Until around 100 years ago, wearing a pale suit communicated one key message: "I am rich." In the down'n' dirty olden days, before all and sundry had ready access to washing machines or laundromats, only the wealthy could afford to wash their clothing regularly. The poor were forced, for practical reasons, to wear dark colours — blue, grey, black and brown — to conceal their grimy existence and the fact that they owned precious few garments. Not for nothing were the masses known as 'the great unwashed'.
Meanwhile, wearing light coloured clothing indicated that you didn't need to stoop to physical labour. Heck, you probably didn't work at all. And even if your apparel became soiled, you had plenty more in the wardrobe — plus household staff to keep your clothes clean. In pristine cream, white, ivory, beige, eggshell, oatmeal or perhaps a natty pastel, the light coloured suit was a status symbol.
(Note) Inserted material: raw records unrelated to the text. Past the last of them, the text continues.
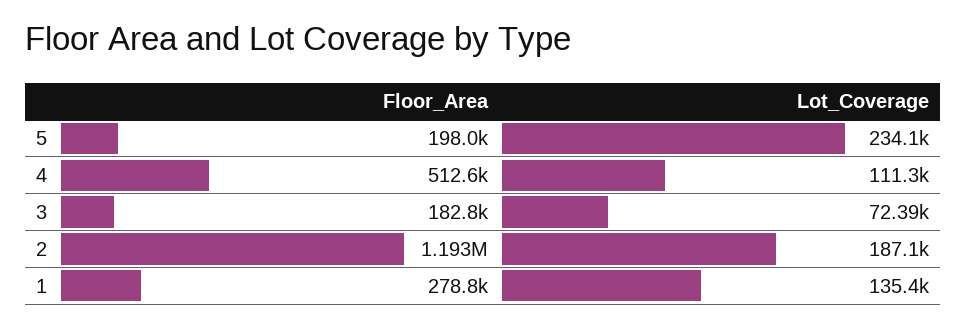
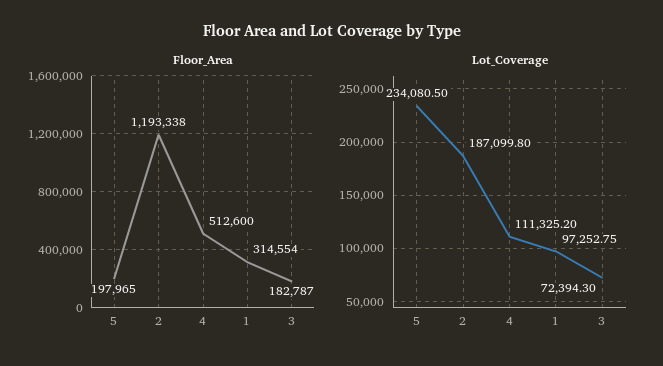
  {
    "Floor_Area": {
      "5": 197965,
      "4": 512600,
      "3": 182787,
      "2": 1193338,
-     "1": 278800
+     "1": 314554
    },
    "Lot_Coverage": {
      "5": 234080.5,
      "4": 111325.2,
      "3": 72394.3,
      "2": 187099.8,
-     "1": 135400
+     "1": 97252.75
    }
  }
The 19th Century British colonial elite furthered the cream suit’s association with a leisurely lack of engagement in the tawdry business of work. Lording over their sundrenched dominions, these stuffy members of the English establishment refused to adopt the airy, practical attire of the locals (sarongs, loose-fitting shirts, and so forth). Instead they sought relief from the heat by having traditional suits cut in breathable, open-weave linen. The natural hue of this ventilated flax cloth also had the added benefit of reflecting away the sun's rays.
In the 1920s and '30s, possibly the most elegant era ever for menswear, the light linen suit — or linen jacket or trousers, worn separately — became a staple sported by affluent members of the leisure classes.
A couple of decades later, actor Cary Grant said that in summer, he habitually wore light beige suits. He appreciated their practicality and versatility. "If kept crisp and clean," Grant said, such garments are "acceptable almost anywhere at any time, even in the evening. Also, the coat can be worn with grey flannels at the seashore or in the country, and the trousers used separately with a sport shirt and moccasins, or a pair of those heavy-soled white canvas shoes that are popular with young college men." (Sneakers, we might call 'em.)
Although, as Grant pointed out, the beige or tan suit works almost anywhere, it is still an uncommon sight in the office. Just think back to the furore Obama caused by addressing a 2014 press conference on the fight against ISIS in Syria while wearing a beige suit — it was among the greatest controversies of his presidency.
We've far more important things to worry about today, of course. Besides which, what's wrong with standing out in the workplace? Worn more formally, with a pale blue shirt and tie, a two- or three-piece sand cotton-linen, pure linen or lightweight wool suit will look utterly professional. You could wear the exact same thing to spring racing or a summer wedding (tie optional in the latter setting). If you're getting married in summer, you and your groomsmen could rock a cream tuxedo with shawl or peak lapels. For a more casual twist, couple a tan suit with a denim shirt or a tee and some of those white canvas shoes Cary Grant was banging on about.
As for things to avoid: black shoes, shirts and belts are a definite no-no (shades of brown are far more complementary). Keep the fit trim and tailored, as lighter colours tend to increase girth visually. Oh and steer clear of Guinness, negronis and cabernet sauvignon if you know what's good for you. Irreversible stains are indifferent to socioeconomic status.